INFOTERKINI.ID - Pemerintah Kabupaten (Pemkab) Bogor telah mengambil keputusan strategis terkait pengaturan jam kerja bagi para Aparatur Sipil Negara (ASN) di lingkup kerjanya. Kebijakan baru ini menetapkan bahwa setiap hari Jumat akan diberlakukan sistem kerja dari rumah atau Work From Home (WFH).
Keputusan ini diambil sebagai langkah antisipatif dan proaktif dalam menghadapi dinamika perekonomian dan energi global yang saat ini sedang mengalami fluktuasi signifikan. Fokus utama dari kebijakan ini adalah upaya nyata untuk menekan laju konsumsi energi.
Secara spesifik, implementasi WFH pada hari Jumat ini ditujukan untuk mengurangi secara signifikan penggunaan Bahan Bakar Minyak (BBM) oleh kendaraan dinas maupun pribadi ASN. Langkah ini diharapkan memberikan dampak positif terhadap penghematan anggaran daerah.
Selain aspek penghematan energi, Pemkab Bogor juga mempertimbangkan aspek waktu dan potensi risiko penyalahgunaan kebijakan tersebut.
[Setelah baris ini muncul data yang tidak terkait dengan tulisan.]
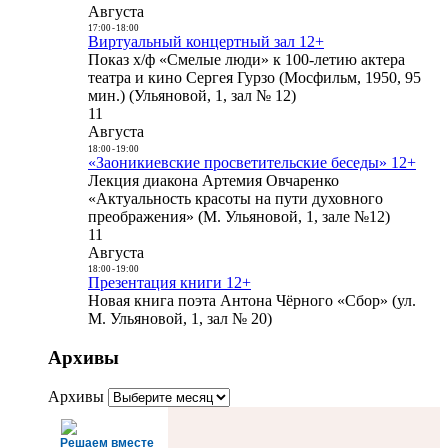
Августа
17:00
-
18:00
Виртуальный концертный зал 12+
Показ х/ф «Смелые люди» к 100-летию актера
театра и кино Сергея Гурзо (Мосфильм, 1950, 95
мин.) (Ульяновой, 1, зал № 12)
11
Августа
18:00
-
19:00
«Заоникиевские просветительские беседы» 12+
Лекция диакона Артемия Овчаренко
«Актуальность красоты на пути духовного
преображения» (М. Ульяновой, 1, зале №12)
11
Августа
18:00
-
19:00
Презентация книги 12+
Новая книга поэта Антона Чёрного «Сбор» (ул.
М. Ульяновой, 1, зал № 20)
Архивы
Архивы
Решаем вместе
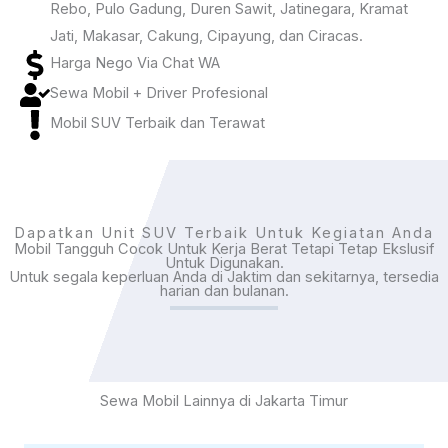
Rebo, Pulo Gadung, Duren Sawit, Jatinegara, Kramat
Jati, Makasar, Cakung, Cipayung, dan Ciracas.
Harga Nego Via Chat WA
Sewa Mobil + Driver Profesional
Mobil SUV Terbaik dan Terawat
Dapatkan Unit SUV Terbaik Untuk Kegiatan Anda
Mobil Tangguh Cocok Untuk Kerja Berat Tetapi Tetap Ekslusif
Untuk Digunakan.
Untuk segala keperluan Anda di Jaktim dan sekitarnya, tersedia
harian dan bulanan.
Sewa Mobil Lainnya di Jakarta Timur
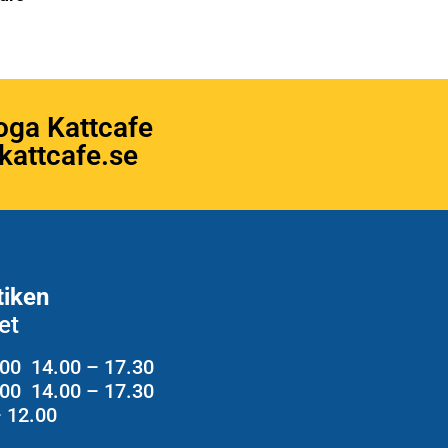
oga Kattcafe
attcafe.se
tiken
et
.00 14.00 – 17.30
2.00 14.00 – 17.30
– 12.00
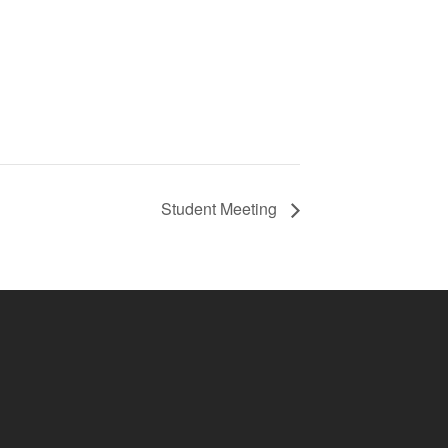
Student Meeting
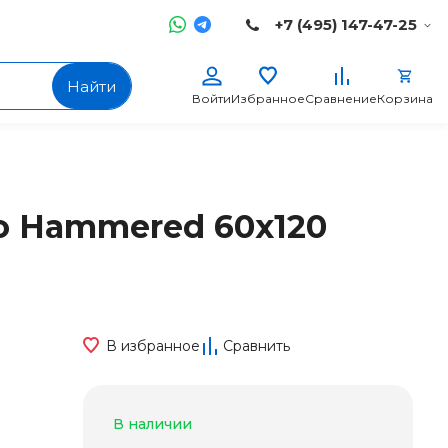
+7 (495) 147-47-25
Найти
Войти
Избранное
Сравнение
Корзина
co Hammered 60x120
В избранное
Сравнить
В наличии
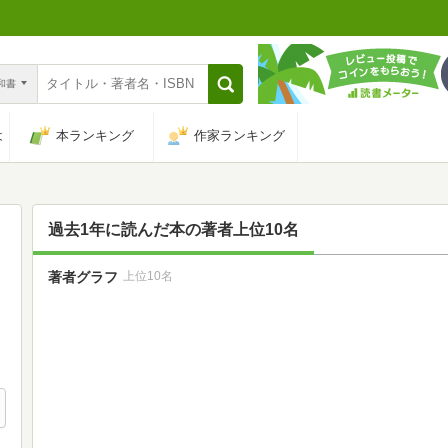
n和書
は
本ランキング
作家ランキング
過去1年に読んだ本の著者上位10名
著者グラフ
上位10名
Hari Jumat yang berdekatan dengan akhir pekan dinilai memerlukan perhatian khusus dari segi pengawasan.
Penerapan WFH di Hari Jumat itu dinilai berdekatan dengan hari libur Sabtu dan Minggu sehingga dikawatirkan menjadi momentum liburan, demikian pernyataan yang disampaikan oleh pihak Pemkab Bogor. Hal ini menunjukkan adanya kehati-hatian dalam implementasi kebijakan.
Oleh karena itu, kebijakan ini dirancang sedemikian rupa agar pelayanan publik tetap berjalan optimal meskipun ada perubahan pola kerja bagi ASN. Mekanisme pengawasan akan diperketat untuk memastikan tidak ada penurunan kualitas layanan.
Kebijakan ini menunjukkan komitmen Pemkab Bogor dalam mengelola sumber daya secara efisien, terutama dalam konteks tantangan energi yang dihadapi saat ini. Upaya ini sejalan dengan imbauan pemerintah pusat untuk melakukan penghematan energi.
Langkah yang diambil Pemkab Bogor ini menjadi salah satu contoh konkret bagaimana pemerintah daerah merespons isu makroekonomi melalui penyesuaian kebijakan internal kepegawaian. Tujuannya adalah menjaga stabilitas operasional sekaligus mendukung program penghematan nasional.